Thursday, September 17, 2015

If you can remember all your passwords, you’re doing it wrong

You need strong unique passwords. Those that you can't easily remember. That's where a password manager comes in. Security experts use them.

I've been using a password manager for some time now. It improved my browser experience. It's faster and more secure.

I use LastPass to store (client side encrypted) all my login information in the cloud. I use their browser extensions to sync these passwords among my different devices. On trusted devices, like my desktop and laptop, login fields are automatically filled in. On non trusted devices, I need to enter my LastPass password before the fields are filled in.

In addition, and this is optional, I need to insert my YubiKey (USB) and press its button to authenticate with a one-time-password, again only for non trusted devices, which is rare. You could use your phone for this too.

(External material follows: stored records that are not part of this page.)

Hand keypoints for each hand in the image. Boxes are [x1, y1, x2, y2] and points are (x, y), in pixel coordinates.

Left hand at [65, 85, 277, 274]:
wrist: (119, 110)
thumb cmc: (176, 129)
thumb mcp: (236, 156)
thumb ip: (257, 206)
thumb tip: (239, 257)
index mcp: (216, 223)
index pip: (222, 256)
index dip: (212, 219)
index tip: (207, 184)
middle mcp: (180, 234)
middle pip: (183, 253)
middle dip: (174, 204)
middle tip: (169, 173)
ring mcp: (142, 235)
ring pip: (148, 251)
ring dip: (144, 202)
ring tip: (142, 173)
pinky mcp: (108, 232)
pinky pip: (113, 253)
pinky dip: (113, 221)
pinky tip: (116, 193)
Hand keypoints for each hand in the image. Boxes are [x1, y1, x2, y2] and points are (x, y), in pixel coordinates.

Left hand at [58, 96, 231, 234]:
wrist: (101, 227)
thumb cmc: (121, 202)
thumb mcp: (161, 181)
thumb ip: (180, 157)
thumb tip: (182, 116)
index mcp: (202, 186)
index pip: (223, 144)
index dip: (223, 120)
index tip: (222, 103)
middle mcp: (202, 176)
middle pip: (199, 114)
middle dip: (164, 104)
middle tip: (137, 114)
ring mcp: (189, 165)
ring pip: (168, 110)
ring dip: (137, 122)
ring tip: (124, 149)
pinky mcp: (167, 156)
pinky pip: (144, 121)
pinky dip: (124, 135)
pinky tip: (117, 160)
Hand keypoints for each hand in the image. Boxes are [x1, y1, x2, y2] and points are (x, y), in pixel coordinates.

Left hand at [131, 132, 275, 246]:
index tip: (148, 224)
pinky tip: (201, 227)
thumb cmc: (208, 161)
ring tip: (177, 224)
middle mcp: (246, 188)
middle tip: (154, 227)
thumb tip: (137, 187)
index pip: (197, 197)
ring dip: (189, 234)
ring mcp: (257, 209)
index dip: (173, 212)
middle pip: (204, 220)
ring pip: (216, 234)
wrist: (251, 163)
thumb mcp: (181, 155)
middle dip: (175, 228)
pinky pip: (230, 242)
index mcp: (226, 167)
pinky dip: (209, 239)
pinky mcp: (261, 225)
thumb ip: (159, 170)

LastPass can also store encrypted notes. These can be used for other passwords and secret information that you want to access from anywhere.

Don't forget your LastPass password ;)

3 comments:

dekus said...

Good post! I'm obligated by work to start using a password manager (to ensure proper passwords being used in the work environment) but haven't found one that actually works cross platform.

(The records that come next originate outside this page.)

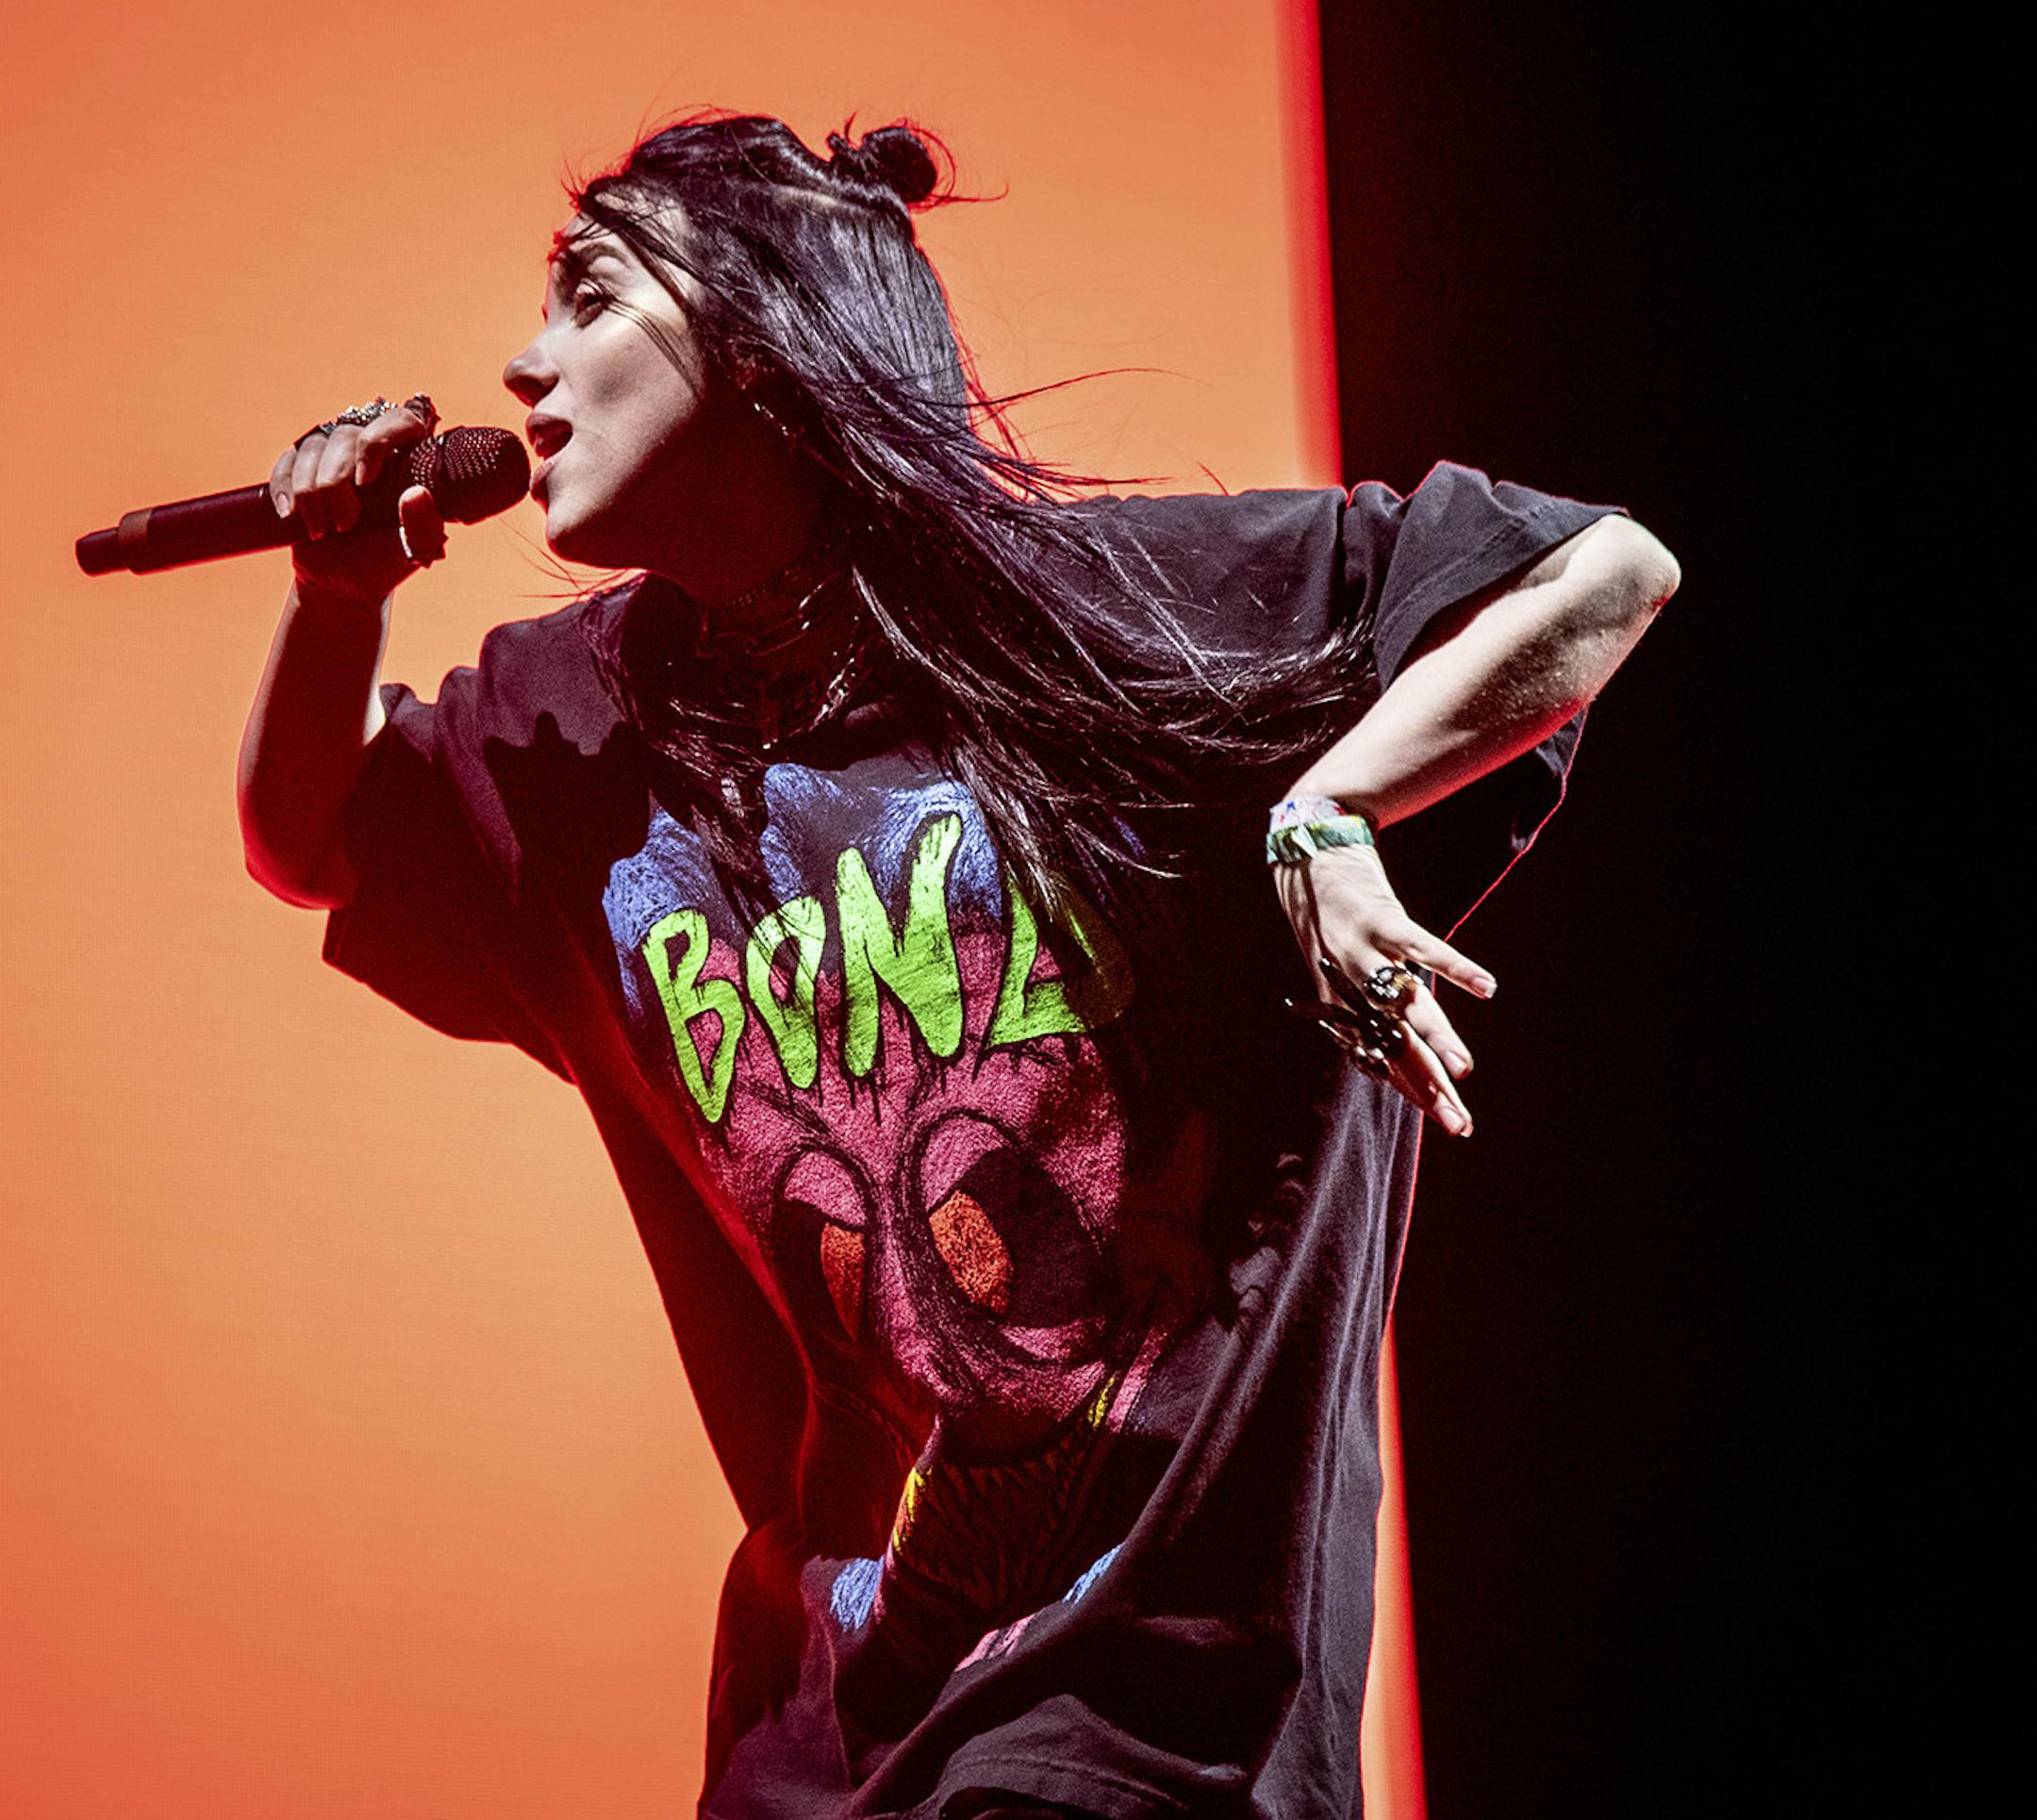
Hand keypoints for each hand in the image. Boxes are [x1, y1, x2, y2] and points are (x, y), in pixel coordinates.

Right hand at [268, 394, 447, 603]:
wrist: (343, 582)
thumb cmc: (384, 562)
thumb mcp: (411, 552)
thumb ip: (423, 526)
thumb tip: (417, 494)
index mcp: (407, 461)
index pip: (401, 422)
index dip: (378, 442)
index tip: (366, 482)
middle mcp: (371, 449)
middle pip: (347, 435)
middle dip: (336, 483)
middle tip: (345, 524)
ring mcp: (334, 456)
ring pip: (313, 446)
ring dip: (311, 492)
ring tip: (322, 530)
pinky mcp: (301, 467)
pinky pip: (286, 461)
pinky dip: (285, 488)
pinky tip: (291, 516)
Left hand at [1271, 840, 1496, 1135]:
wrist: (1305, 852)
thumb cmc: (1326, 912)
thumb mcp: (1333, 962)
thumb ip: (1361, 998)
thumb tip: (1397, 1033)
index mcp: (1340, 1002)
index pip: (1381, 1058)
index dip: (1413, 1089)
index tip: (1446, 1119)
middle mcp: (1349, 984)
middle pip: (1395, 1045)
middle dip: (1429, 1086)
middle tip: (1459, 1124)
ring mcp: (1364, 951)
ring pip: (1405, 1005)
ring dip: (1436, 1037)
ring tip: (1462, 1070)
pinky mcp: (1382, 918)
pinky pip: (1422, 947)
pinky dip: (1455, 965)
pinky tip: (1486, 988)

Most managers appear to be user-friendly either on iMac/iPhone or pc/any-other-fucking-device.

But I'll give this one a go!

cybrbeast said...

I will look into this. I'm curious how much negatives you have experienced using this. Websites not working maybe?

annom said...

No negative experiences yet.

Also not experienced any LastPass downtime. It's a rather big company with many paying customers, including large companies. They have good reasons and the resources to prevent downtime.

However, you can always do a password reset on sites, if LastPass is down. That's why you should always remember your email password.